§ Requirement: Without the images, write out the whole listing exactly.
Input for this task section start
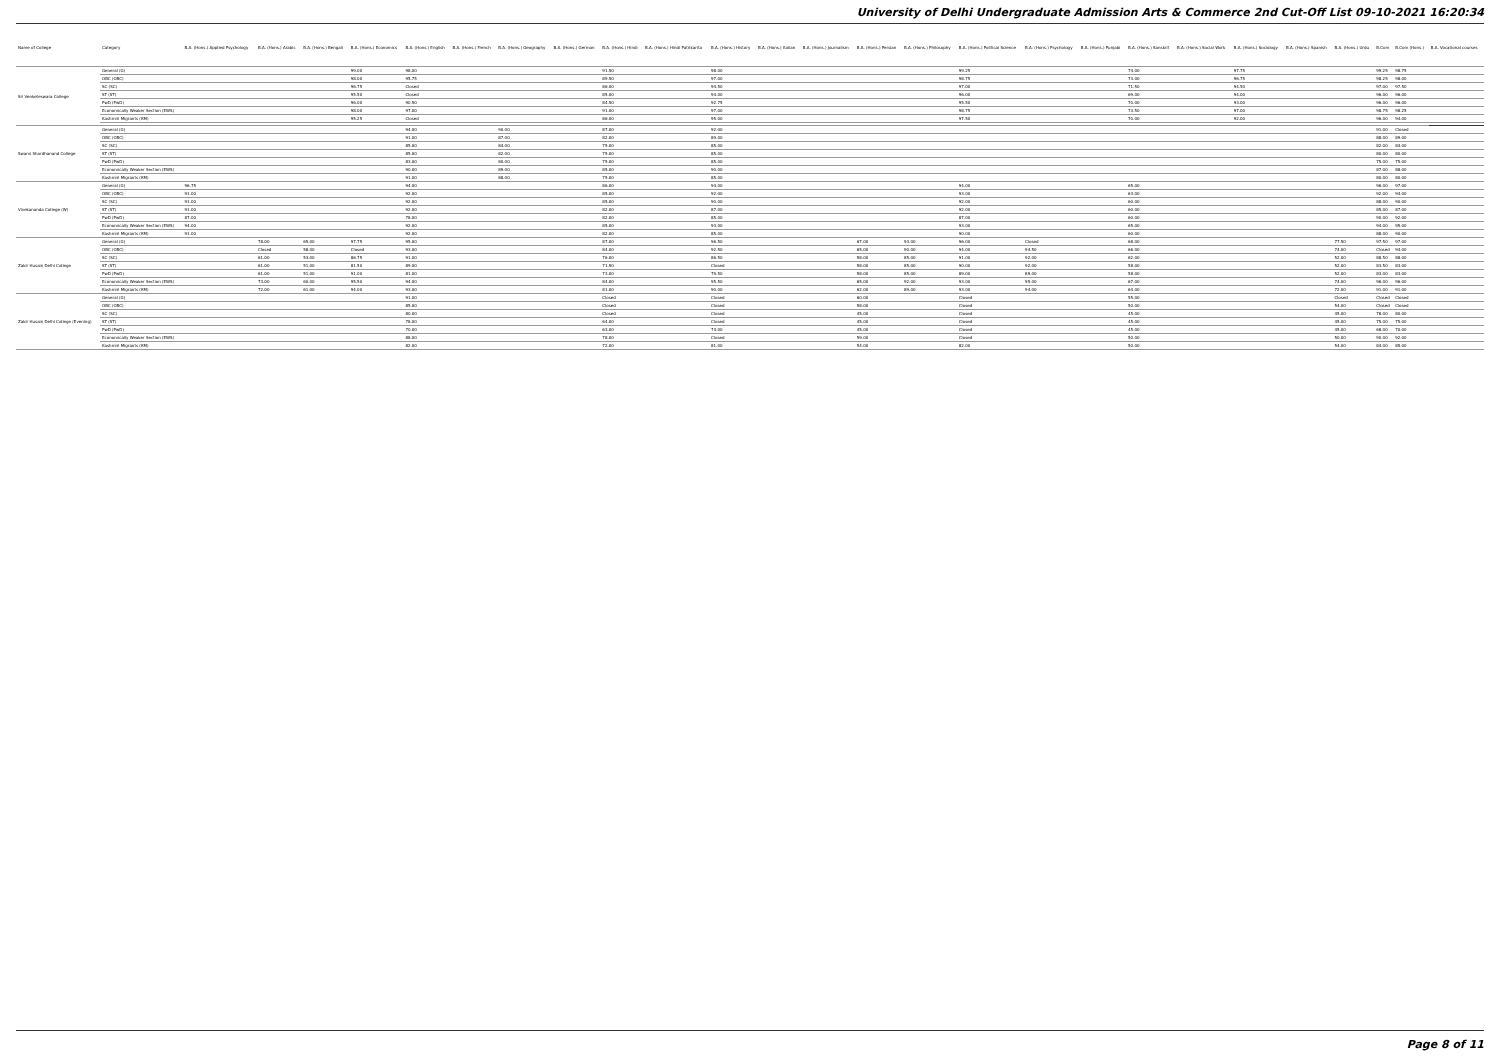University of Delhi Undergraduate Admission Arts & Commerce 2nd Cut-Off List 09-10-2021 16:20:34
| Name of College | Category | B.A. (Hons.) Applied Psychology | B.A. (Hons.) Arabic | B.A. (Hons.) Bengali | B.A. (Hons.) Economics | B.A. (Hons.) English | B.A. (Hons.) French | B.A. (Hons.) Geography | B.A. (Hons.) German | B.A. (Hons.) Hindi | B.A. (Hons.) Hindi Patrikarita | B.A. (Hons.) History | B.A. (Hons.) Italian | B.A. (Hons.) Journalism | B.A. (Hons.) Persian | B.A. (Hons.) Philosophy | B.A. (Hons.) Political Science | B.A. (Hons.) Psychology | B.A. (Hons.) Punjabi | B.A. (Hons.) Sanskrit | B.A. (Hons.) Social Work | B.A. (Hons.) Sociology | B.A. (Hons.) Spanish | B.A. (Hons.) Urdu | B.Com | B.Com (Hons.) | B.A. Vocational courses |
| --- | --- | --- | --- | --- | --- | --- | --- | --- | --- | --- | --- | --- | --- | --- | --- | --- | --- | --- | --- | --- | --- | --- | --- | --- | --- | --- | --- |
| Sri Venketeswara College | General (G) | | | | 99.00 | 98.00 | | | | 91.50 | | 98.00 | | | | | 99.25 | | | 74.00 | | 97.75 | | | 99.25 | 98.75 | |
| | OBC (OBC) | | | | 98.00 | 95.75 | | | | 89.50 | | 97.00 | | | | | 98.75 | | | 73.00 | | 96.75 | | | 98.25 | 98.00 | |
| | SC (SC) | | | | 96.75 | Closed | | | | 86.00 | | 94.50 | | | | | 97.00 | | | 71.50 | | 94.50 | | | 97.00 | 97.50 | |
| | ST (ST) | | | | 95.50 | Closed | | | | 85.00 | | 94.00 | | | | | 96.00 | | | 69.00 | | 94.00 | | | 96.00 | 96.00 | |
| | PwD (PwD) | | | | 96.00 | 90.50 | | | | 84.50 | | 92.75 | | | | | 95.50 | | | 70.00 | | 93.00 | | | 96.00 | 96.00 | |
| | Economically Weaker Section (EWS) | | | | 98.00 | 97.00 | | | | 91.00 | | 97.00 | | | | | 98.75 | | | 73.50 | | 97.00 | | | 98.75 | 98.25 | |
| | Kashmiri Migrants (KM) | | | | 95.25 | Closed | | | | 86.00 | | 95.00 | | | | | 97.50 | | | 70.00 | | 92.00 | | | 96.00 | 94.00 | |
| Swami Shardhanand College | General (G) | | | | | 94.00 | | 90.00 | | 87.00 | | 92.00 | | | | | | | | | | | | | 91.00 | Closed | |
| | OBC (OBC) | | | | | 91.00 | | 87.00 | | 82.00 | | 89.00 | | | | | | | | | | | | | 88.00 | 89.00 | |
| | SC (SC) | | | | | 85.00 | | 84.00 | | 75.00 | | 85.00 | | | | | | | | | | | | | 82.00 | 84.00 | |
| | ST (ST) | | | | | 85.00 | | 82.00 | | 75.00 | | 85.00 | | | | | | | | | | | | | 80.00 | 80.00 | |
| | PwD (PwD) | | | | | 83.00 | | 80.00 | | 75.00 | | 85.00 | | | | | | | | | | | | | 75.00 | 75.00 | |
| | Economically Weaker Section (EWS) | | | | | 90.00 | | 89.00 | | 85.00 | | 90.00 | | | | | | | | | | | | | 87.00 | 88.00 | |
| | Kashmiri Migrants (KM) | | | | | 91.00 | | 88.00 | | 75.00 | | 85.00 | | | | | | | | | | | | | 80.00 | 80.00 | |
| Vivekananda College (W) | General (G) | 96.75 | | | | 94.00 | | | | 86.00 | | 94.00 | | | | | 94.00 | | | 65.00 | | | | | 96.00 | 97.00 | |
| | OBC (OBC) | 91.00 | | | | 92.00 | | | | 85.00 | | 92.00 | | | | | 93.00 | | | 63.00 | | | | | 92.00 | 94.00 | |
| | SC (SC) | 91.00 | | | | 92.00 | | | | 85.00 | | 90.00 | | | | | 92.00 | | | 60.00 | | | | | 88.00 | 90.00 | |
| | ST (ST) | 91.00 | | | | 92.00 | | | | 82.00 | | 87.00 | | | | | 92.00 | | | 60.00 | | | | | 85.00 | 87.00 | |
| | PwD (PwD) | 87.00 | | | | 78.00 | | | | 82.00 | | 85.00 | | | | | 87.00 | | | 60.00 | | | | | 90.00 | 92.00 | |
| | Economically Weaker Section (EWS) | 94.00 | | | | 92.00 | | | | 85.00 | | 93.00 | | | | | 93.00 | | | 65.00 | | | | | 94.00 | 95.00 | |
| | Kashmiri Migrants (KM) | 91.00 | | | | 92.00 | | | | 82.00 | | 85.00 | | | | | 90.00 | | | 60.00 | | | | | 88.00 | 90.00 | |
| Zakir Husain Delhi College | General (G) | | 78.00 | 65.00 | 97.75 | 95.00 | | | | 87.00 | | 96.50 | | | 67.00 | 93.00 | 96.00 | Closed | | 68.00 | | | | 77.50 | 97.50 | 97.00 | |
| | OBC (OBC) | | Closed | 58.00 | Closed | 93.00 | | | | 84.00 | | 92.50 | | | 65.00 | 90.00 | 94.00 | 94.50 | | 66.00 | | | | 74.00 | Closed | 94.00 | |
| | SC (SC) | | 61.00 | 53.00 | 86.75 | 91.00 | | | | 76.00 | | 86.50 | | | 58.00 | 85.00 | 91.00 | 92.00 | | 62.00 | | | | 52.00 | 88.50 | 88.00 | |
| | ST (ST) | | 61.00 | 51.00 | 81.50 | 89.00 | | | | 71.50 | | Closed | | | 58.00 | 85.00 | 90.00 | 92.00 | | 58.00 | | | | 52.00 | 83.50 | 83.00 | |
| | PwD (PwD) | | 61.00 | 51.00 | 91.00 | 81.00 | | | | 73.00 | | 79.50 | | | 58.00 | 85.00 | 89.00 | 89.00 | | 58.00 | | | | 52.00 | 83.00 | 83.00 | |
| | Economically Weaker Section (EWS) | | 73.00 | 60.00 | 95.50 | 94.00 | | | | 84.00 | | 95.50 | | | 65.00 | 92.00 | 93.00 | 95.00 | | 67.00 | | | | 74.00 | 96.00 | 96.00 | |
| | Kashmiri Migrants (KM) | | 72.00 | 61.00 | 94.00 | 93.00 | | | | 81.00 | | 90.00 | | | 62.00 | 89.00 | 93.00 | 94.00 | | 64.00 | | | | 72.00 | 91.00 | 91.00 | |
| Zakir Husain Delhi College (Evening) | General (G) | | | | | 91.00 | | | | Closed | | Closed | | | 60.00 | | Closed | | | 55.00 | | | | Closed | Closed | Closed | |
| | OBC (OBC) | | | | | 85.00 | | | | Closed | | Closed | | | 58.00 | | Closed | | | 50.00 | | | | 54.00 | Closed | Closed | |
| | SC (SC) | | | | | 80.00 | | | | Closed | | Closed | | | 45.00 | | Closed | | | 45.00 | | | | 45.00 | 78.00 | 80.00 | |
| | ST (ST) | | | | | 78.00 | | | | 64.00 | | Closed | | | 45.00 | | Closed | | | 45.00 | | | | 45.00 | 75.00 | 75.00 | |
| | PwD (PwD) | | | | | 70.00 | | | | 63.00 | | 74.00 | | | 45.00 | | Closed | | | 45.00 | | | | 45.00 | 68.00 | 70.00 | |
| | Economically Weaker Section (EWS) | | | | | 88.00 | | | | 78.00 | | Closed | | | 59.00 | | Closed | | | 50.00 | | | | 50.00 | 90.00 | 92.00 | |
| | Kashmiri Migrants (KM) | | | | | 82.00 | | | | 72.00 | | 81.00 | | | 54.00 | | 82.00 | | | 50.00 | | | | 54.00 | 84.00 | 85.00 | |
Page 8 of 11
Input for this task section end
§ Answer space:
University of Delhi Undergraduate Admission Arts & Commerce 2nd Cut-Off List 09-10-2021 16:20:34
| Name of College | Category | B.A. (Hons.) Applied Psychology | B.A. (Hons.) Arabic | B.A. (Hons.) Bengali | B.A. (Hons.) Economics | B.A. (Hons.) English | B.A. (Hons.) French | B.A. (Hons.) Geography | B.A. (Hons.) German | B.A. (Hons.) Hindi | B.A. (Hons.) Hindi Patrikarita | B.A. (Hons.) History | B.A. (Hons.) Italian | B.A. (Hons.) Journalism | B.A. (Hons.) Persian | B.A. (Hons.) Philosophy | B.A. (Hons.) Political Science | B.A. (Hons.) Psychology | B.A. (Hons.) Punjabi | B.A. (Hons.) Sanskrit | B.A. (Hons.) Social Work | B.A. (Hons.) Sociology | B.A. (Hons.) Spanish | B.A. (Hons.) Urdu | B.Com | B.Com (Hons.) | B.A. Vocational courses |
| --- | --- | --- | --- | --- | --- | --- | --- | --- | --- | --- | --- | --- | --- | --- | --- | --- | --- | --- | --- | --- | --- | --- | --- | --- | --- | --- | --- |
| Sri Venketeswara College | General (G) | | | | 99.00 | 98.00 | | | | 91.50 | | 98.00 | | | | | 99.25 | | | 74.00 | | 97.75 | | | 99.25 | 98.75 | |
| | OBC (OBC) | | | | 98.00 | 95.75 | | | | 89.50 | | 97.00 | | | | | 98.75 | | | 73.00 | | 96.75 | | | 98.25 | 98.00 | |
| | SC (SC) | | | | 96.75 | Closed | | | | 86.00 | | 94.50 | | | | | 97.00 | | | 71.50 | | 94.50 | | | 97.00 | 97.50 | |
| | ST (ST) | | | | 95.50 | Closed | | | | 85.00 | | 94.00 | | | | | 96.00 | | | 69.00 | | 94.00 | | | 96.00 | 96.00 | |
| | PwD (PwD) | | | | 96.00 | 90.50 | | | | 84.50 | | 92.75 | | | | | 95.50 | | | 70.00 | | 93.00 | | | 96.00 | 96.00 | |
| | Economically Weaker Section (EWS) | | | | 98.00 | 97.00 | | | | 91.00 | | 97.00 | | | | | 98.75 | | | 73.50 | | 97.00 | | | 98.75 | 98.25 | |
| | Kashmiri Migrants (KM) | | | | 95.25 | Closed | | | | 86.00 | | 95.00 | | | | | 97.50 | | | 70.00 | | 92.00 | | | 96.00 | 94.00 | |
| Swami Shardhanand College | General (G) | | | | | 94.00 | | 90.00 | | 87.00 | | 92.00 | | | | | | | | | | | | | 91.00 | Closed | |
| | OBC (OBC) | | | | | 91.00 | | 87.00 | | 82.00 | | 89.00 | | | | | | | | | | | | | 88.00 | 89.00 | |
| | SC (SC) | | | | | 85.00 | | 84.00 | | 75.00 | | 85.00 | | | | | | | | | | | | | 82.00 | 84.00 | |
| | ST (ST) | | | | | 85.00 | | 82.00 | | 75.00 | | 85.00 | | | | | | | | | | | | | 80.00 | 80.00 | |
| | PwD (PwD) | | | | | 83.00 | | 80.00 | | 75.00 | | 85.00 | | | | | | | | | | | | | 75.00 | 75.00 | |
| | Economically Weaker Section (EWS) | | | | | 90.00 | | 89.00 | | 85.00 | | 90.00 | | | | | | | | | | | | | 87.00 | 88.00 | |
| | Kashmiri Migrants (KM) | | | | | 91.00 | | 88.00 | | 75.00 | | 85.00 | | | | | | | | | | | | | 80.00 | 80.00 | |
| Vivekananda College (W) | General (G) | 96.75 | | | | 94.00 | | | | 86.00 | | 94.00 | | | | | 94.00 | | | 65.00 | | | | | 96.00 | 97.00 | |
| | OBC (OBC) | 91.00 | | | | 92.00 | | | | 85.00 | | 92.00 | | | | | 93.00 | | | 63.00 | | | | | 92.00 | 94.00 | |
| | SC (SC) | 91.00 | | | | 92.00 | | | | 85.00 | | 90.00 | | | | | 92.00 | | | 60.00 | | | | | 88.00 | 90.00 | |
| | ST (ST) | 91.00 | | | | 92.00 | | | | 82.00 | | 87.00 | | | | | 92.00 | | | 60.00 | | | | | 85.00 | 87.00 | |
| | PwD (PwD) | 87.00 | | | | 78.00 | | | | 82.00 | | 85.00 | | | | | 87.00 | | | 60.00 | | | | | 90.00 | 92.00 | |
| | Economically Weaker Section (EWS) | 94.00 | | | | 92.00 | | | | 85.00 | | 93.00 | | | | | 93.00 | | | 65.00 | | | | | 94.00 | 95.00 | |
| | Kashmiri Migrants (KM) | 91.00 | | | | 92.00 | | | | 82.00 | | 85.00 | | | | | 90.00 | | | 60.00 | | | | | 88.00 | 90.00 | |
| Zakir Husain Delhi College | General (G) | | 78.00 | 65.00 | 97.75 | 95.00 | | | | 87.00 | | 96.50 | | | 67.00 | 93.00 | 96.00 | Closed | | 68.00 | | | | 77.50 | 97.50 | 97.00 | |
| | OBC (OBC) | | Closed | 58.00 | Closed | 93.00 | | | | 84.00 | | 92.50 | | | 65.00 | 90.00 | 94.00 | 94.50 | | 66.00 | | | | 74.00 | Closed | 94.00 | |
| | SC (SC) | | 61.00 | 53.00 | 86.75 | 91.00 | | | | 76.00 | | 86.50 | | | 58.00 | 85.00 | 91.00 | 92.00 | | 62.00 | | | | 52.00 | 88.50 | 88.00 | |
| | ST (ST) | | 61.00 | 51.00 | 81.50 | 89.00 | | | | 71.50 | | Closed | | | 58.00 | 85.00 | 90.00 | 92.00 | | 58.00 | | | | 52.00 | 83.50 | 83.00 | |
| | PwD (PwD) | | 61.00 | 51.00 | 91.00 | 81.00 | | | | 73.00 | | 79.50 | | | 58.00 | 85.00 | 89.00 | 89.00 | | 58.00 | | | | 52.00 | 83.00 | 83.00 | |
| | Economically Weaker Section (EWS) | | 73.00 | 60.00 | 95.50 | 94.00 | | | | 84.00 | | 95.50 | | | 65.00 | 92.00 | 93.00 | 95.00 | | 67.00 | | | | 74.00 | 96.00 | 96.00 | |
| | Kashmiri Migrants (KM) | | 72.00 | 61.00 | 94.00 | 93.00 | | | | 81.00 | | 90.00 | | | 62.00 | 89.00 | 93.00 | 94.00 | | 64.00 | | | | 72.00 | 91.00 | 91.00 | |
| Zakir Husain Delhi College (Evening) | General (G) | | | | | 91.00 | | | | Closed | | Closed | | | 60.00 | | Closed | | | 55.00 | | | | Closed | Closed | Closed | |
| | OBC (OBC) | | | | | 85.00 | | | | Closed | | Closed | | | 58.00 | | Closed | | | 50.00 | | | | 54.00 | Closed | Closed | |
| | SC (SC) | | | | | 80.00 | | | | Closed | | Closed | | | 45.00 | | Closed | | | 45.00 | | | | 45.00 | 78.00 | 80.00 | |
| | ST (ST) | | | | | 78.00 | | | | 64.00 | | Closed | | | 45.00 | | Closed | | | 45.00 | | | | 45.00 | 75.00 | 75.00 | |
| | PwD (PwD) | | | | | 70.00 | | | | 63.00 | | 74.00 | | | 45.00 | | Closed | | | 45.00 | | | | 45.00 | 68.00 | 70.00 | |
| | Economically Weaker Section (EWS) | | | | | 88.00 | | | | 78.00 | | Closed | | | 59.00 | | Closed | | | 50.00 | | | | 50.00 | 90.00 | 92.00 | |
| | Kashmiri Migrants (KM) | | | | | 82.00 | | | | 72.00 | | 81.00 | | | 54.00 | | 82.00 | | | 50.00 | | | | 54.00 | 84.00 | 85.00 | |
Page 8 of 11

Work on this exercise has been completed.